Frankreich

Marc Fumaroli

Balzan Preis 2001 für Literaturgeschichte und -kritik ab 1500

Für seine Forschungen zur Rhetorik des sechzehnten bis achtzehnten Jahrhunderts, durch die er unser Verständnis der europäischen Kultur auf den Gebieten der Literatur, der Malerei und des Lebensstils grundlegend erneuert hat.

Marc Fumaroli (*1932–†2020), der 1932 in Marseille geboren wurde und Dozent am Collège de France sowie Mitglied der Académie française ist, ist einer der bedeutendsten Literatur- und Kulturhistoriker des 17. und 18. Jahrhunderts, über die er wichtige Grundlagenwerke geschrieben hat: L’Âge de l’éloquence (1980/1994), Héros et orateurs (1990), L’École du silence (1994) und Trois institutions littèraires (1995). Abgesehen davon, daß Fumaroli der bedeutendste Gelehrte für die Rhetorik des 17. Jahrhunderts ist, gehört er auch zu den Initiatoren der Wiederentdeckung dieses Fachgebietes für die heutige Gefühlswelt und Kultur. Er ist der Begründer und Herausgeber der monumentalen und aktuellen Histoire de la rhétorique dans l’Europe moderne (1991); und hat den Staat als „Stern, der die Kultur anführt“ und dieselbe als „moderne Religion“ kritisiert.

Marc Fumarolis Studien sind auf die europäische literarische Tradition ausgerichtet. Sie begannen mit der Geschichte der Rhetorik, deren Kenntnis er entscheidend erneuerte. Daraufhin zeigte er, wie sie als Kunst, mit Hilfe des Wortes zu gefallen, zu belehren und das Gefühl anzusprechen, Literatur und bildende Künste beeinflusste.

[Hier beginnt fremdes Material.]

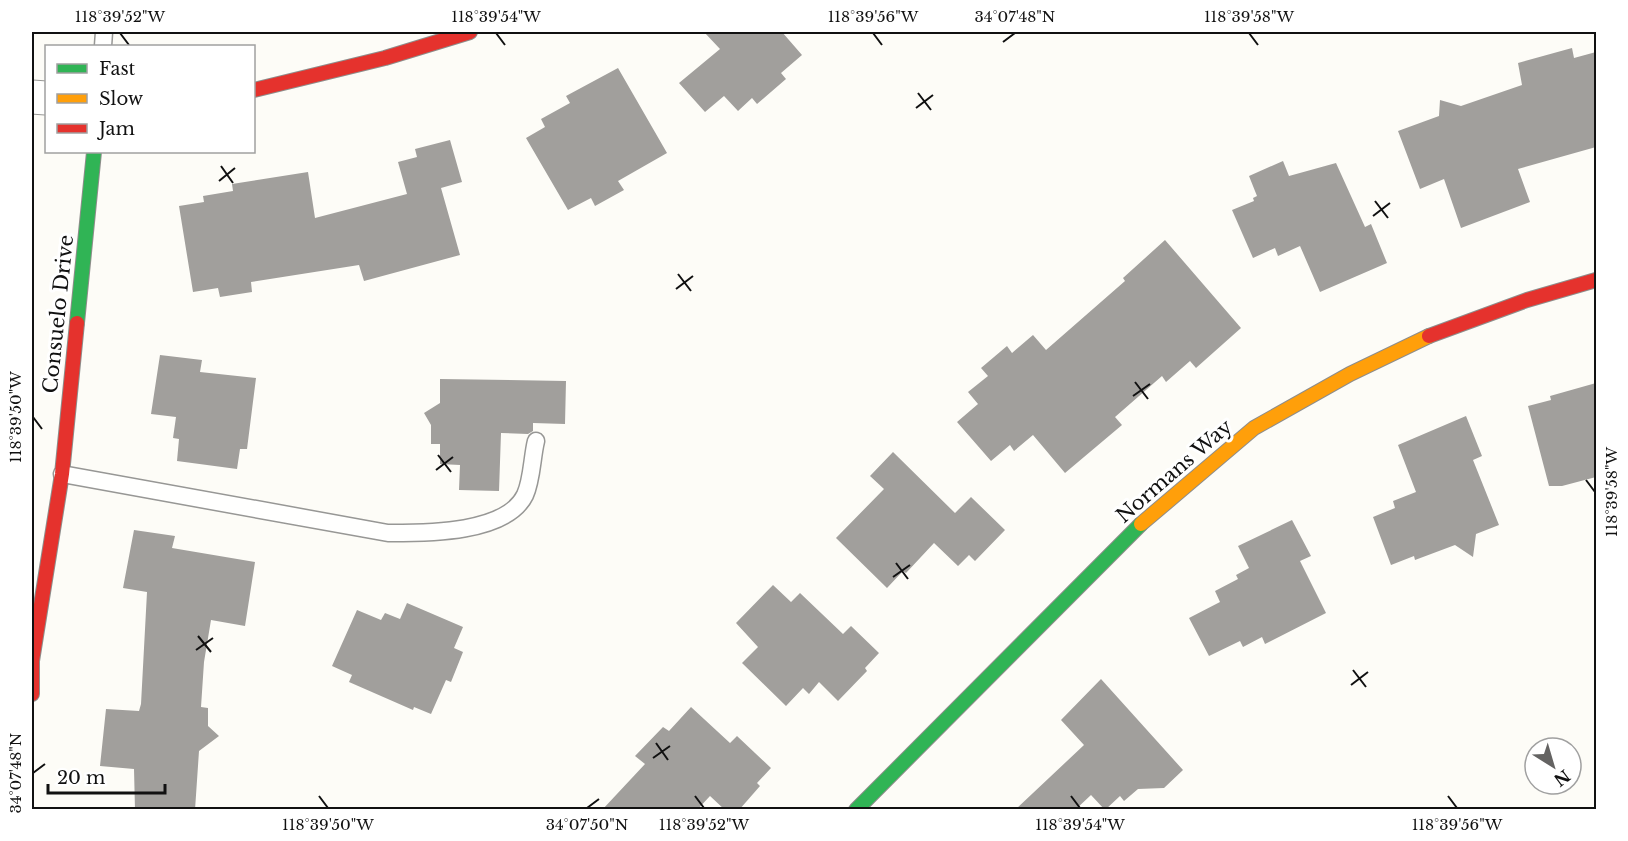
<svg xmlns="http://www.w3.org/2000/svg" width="1628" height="841" font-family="'Libre Baskerville',serif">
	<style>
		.building { fill: #a19f9c }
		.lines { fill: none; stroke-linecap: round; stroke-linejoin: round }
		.lane-casing { stroke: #979795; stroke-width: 19 }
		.street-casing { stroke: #979795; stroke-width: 35 }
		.fast-casing { stroke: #8e8d8b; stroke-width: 16 }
		.slow-casing { stroke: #8e8d8b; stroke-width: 16 }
		.jam-casing { stroke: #8e8d8b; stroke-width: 16 }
		.lane { stroke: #fffffe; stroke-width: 16 }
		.street { stroke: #fffffe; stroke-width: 33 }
		.fast { stroke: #30b455; stroke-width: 14 }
		.slow { stroke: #ff9f0a; stroke-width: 14 }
		.jam { stroke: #e5322d; stroke-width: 14 }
		.ticks { fill: none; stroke: #111; stroke-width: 2 }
		.labels { text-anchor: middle; stroke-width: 6; stroke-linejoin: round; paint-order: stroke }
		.street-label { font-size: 20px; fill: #111; stroke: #fff }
		.neatline { fill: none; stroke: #111; stroke-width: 2 }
		.ticks-label { font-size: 15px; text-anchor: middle; fill: #111 }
	</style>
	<rect width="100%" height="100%" fill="#fdfcf7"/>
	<!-- building -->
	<g class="building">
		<path d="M704,32H782L802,55L781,73L786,79L757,104L752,98L738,111L724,96L705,112L679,83L720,49Z"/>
		<path d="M1572,48L1574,58L1596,52V147L1518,169L1530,202L1461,228L1444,179L1420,189L1398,131L1439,116L1440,100L1461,106L1522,85L1518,63Z"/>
		<path d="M618,68L667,153L618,181L624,190L595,206L591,198L568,210L526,138L545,127L541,119L570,103L566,96Z"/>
		<path d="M450,140L462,182L441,188L460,255L364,281L359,265L251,282L252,292L220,297L218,288L193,292L179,206L204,202L203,196L233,191L232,184L308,172L315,218L407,194L398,162L417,157L415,149Z"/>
		<path d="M1283,161L1289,176L1336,163L1365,227L1371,224L1387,263L1320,292L1300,246L1278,256L1275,248L1253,258L1232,210L1254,201L1253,198L1257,196L1249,176Z"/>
		<path d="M1165,240L1241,328L1196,368L1190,361L1166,382L1162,376L1115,417L1122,425L1065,473L1033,435L1014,451L1010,445L991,461L957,422L978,404L968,392L988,376L981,368L1007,346L1012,353L1033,335L1046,350L1125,281L1123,278Z"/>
		<path d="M160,355L202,360L200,372L256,378L247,449H240L237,469L177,461L179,439L173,438L176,417L151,414Z"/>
		<path d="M440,379L566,381L565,424L533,423V431L528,434L501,433L499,491L459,490L460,465L440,464V444H431V425L424,413L440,403Z"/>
		<path d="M1596,383V477L1562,486H1549L1528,406L1551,400L1550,396Z"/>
		<path d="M1466,416L1482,456L1473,460L1499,525L1476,534L1473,557L1455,545L1415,560L1414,556L1391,565L1373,517L1395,508L1393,501L1416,492L1398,445Z"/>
		<path d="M893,452L955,513L971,497L1005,530L975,561L969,555L958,566L934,543L906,573L903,571L887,588L836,538L884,489L870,476Z"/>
		<path d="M1292,520L1311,556L1300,561L1326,613L1265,644L1262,637L1243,647L1240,641L1209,656L1189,618L1220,602L1215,591L1238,579L1236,575L1249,568L1238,546Z"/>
		<path d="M134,530L175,536L172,548L255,562L245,626L211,620L204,662L201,707L208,708V726L219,736L199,751L195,810H135L134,769L100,766L106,709L139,711L141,704L147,592L123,588Z"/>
		<path d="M773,585L791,602L800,593L843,634L851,626L879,653L865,668L867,671L838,701L819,682L809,694L803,688L786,706L742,663L758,647L736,623Z"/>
		<path d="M407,603L463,627L454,648L463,652L451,682L446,680L431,714L414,707L413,710L349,682L352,675L332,666L357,610L381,620L385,613L400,619Z"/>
		<path d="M1101,679L1183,770L1164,788L1138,789L1124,801L1120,796L1105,810L1091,795L1075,810H1015L1084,745L1061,720Z"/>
		<path d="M691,707L730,743L737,736L771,768L757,783L760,786L739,810H725L710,796L697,810H602L645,764L635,756L663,727L669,731Z"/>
	</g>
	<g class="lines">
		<!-- lane casing -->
		<g class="lane-casing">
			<g id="lane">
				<path d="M103,46L104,32"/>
				<path d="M62,474L388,533C424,533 506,534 525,495C532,480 532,457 536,441"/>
			</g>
		</g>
		<!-- street casing -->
		<g class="street-casing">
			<path id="street" d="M32,97L46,98"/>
		</g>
		<!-- fast casing -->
		<g class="fast-casing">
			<g id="fast">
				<path d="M77,323L94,152"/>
				<path d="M856,810L1141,524"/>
			</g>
		</g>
		<!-- slow casing -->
		<g class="slow-casing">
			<path id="slow" d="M1141,524L1254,428L1350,374L1429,336"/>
		</g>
		<!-- jam casing -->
		<g class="jam-casing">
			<g id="jam">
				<path d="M254,90L385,58L470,32"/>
				<path d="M1429,336L1527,300L1596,280"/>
				<path d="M32,694V661L62,474L77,323"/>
			</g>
		</g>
		<!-- lane -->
		<use href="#lane" class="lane"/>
		<!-- street -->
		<use href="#street" class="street"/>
		<!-- fast -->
		<use href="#fast" class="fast"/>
		<!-- slow -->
		<use href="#slow" class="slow"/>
		<!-- jam -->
		<use href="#jam" class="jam"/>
	</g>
	<!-- ticks -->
	<path class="ticks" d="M120,33L129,45M496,33L505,45M873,33L882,45M1249,33L1258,45M1003,42L1015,33M918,93L931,110M916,108L933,95M221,166L233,183M219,181L235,168M1375,201L1388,218M1373,216L1390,203M678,274L691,291M676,289L693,276M1135,382L1148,399M1133,396L1150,384M33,417L42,429M438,455L451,472M436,470L453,457M1586,480L1595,492M896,563L908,579M893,577L910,565M198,636L211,652M196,650L213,638M1353,670L1366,687M1351,685L1368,672M656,743L668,760M653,758L670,746M33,773L45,764M319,796L328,808M695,796L704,808M1071,796L1080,808M1448,796L1457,808M587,808L599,799"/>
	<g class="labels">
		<!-- street labels -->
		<g class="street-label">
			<text transform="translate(58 314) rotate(-84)" y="7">Consuelo Drive</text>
			<text transform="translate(1174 471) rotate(-41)" y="7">Normans Way</text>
		</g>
	</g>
	<!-- border -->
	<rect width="1628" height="841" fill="none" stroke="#ffffff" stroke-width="66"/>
	<!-- legend -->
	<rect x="45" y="45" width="210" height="108" fill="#ffffff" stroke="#a0a0a0" stroke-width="1.5"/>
	<rect x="57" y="64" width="30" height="9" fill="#30b455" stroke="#a0a0a0" stroke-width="1.5"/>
	<text x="99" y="75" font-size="18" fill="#111111">Fast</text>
	<rect x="57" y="94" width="30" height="9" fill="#ff9f0a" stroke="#a0a0a0" stroke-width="1.5"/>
	<text x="99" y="105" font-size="18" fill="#111111">Slow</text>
	<rect x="57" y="124" width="30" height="9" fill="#e5322d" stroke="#a0a0a0" stroke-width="1.5"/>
	<text x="99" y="135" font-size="18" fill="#111111">Jam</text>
	<!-- north arrow -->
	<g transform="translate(1553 766) rotate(143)"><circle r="28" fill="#ffffff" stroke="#a0a0a0" stroke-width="1.5"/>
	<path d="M0-4.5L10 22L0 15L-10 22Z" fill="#646362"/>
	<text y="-9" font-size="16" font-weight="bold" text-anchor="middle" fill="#111111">N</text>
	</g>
	<!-- scale -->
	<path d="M48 784v9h117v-9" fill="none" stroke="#111111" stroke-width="3"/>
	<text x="57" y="784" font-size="18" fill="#111111" stroke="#ffffff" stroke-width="4.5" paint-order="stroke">20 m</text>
	<rect x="33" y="33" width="1562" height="775" class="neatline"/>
	<g class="ticks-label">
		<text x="120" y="22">118°39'52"W</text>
		<text x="496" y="22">118°39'54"W</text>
		<text x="873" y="22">118°39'56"W</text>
		<text x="1015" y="22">34°07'48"N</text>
		<text x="1249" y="22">118°39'58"W</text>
		<text transform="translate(16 417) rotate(-90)" y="5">118°39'50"W</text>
		<text transform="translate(1612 492) rotate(-90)" y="5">118°39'58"W</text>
		<text transform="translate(16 773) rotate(-90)" y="5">34°07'48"N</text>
		<text x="328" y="830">118°39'50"W</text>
		<text x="587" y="830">34°07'50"N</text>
		<text x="704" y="830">118°39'52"W</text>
		<text x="1080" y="830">118°39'54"W</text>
		<text x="1457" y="830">118°39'56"W</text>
	</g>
</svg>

Dabei wies er überzeugend auf die für das Schaffen der Schriftsteller und Künstler massgeblichen Quellen und Bildungsformen hin und verwies mit seinen Forschungen auf den inneren Zusammenhang der verschiedenen europäischen Strömungen mit einer „italienisierenden und romanisierenden“ Kultur, die dem 17. Jahrhundert ein grosses Repertoire an bildlichen Vorstellungen vermittelte und zugleich einen bestimmten Lebensstil erzeugte.

Marc Fumarolis Bücher, die ein und derselben Grundidee entspringen, bilden ein Gesamtwerk von beachtlichem Umfang und um so erstaunlicherem innerem Zusammenhang. Ausgangspunkt ist L’Age de l’éloquence (1980), das die „Künste des Wortes“ zur Zeit der Renaissance meisterhaft analysiert. Im Anschluss daran setzt sich sein Buch Héros et orateurs (1990) mit Pierre Corneilles Theater auseinander, während L’Ecole du silence (1994) Dokumente und Überlegungen zur Verbreitung der bildlichen Darstellung im 17. Jahrhundert – vor allem in der Malkunst Guido Renis und Nicolas Poussins – bietet. Sein Forschungsfeld weitet sich mit La Diplomatie de l’esprit (1994) auf Untersuchungen zu Autoren von Montaigne bis Charles Perrault aus. Marc Fumaroli widmet auch den Institutionen – der Konversation, der kultivierten Musse, der Akademie -, in denen sich die gebildete französische Gesellschaft in ihrer Glanzzeit selbst darstellte, grosse Aufmerksamkeit (Trois institutions littéraires, 1994). Ein grosser Wurf, Le poète et le roi. Jean de La Fontaine en son siècle (1997), beschreibt meisterhaft den Konflikt zwischen einem Freigeist und dem neuen monarchischen Absolutismus. Marc Fumarolis jüngste Werke rollen nicht nur die Krisen auf, die das kulturelle Klima zu Beginn des 18. Jahrhunderts veränderten (la querelle des anciens et des modernes): Die politischen Krisen, die zum Fall des Ancien régime führten, bilden den Hintergrund eines im Druck befindlichen Buches über Chateaubriand.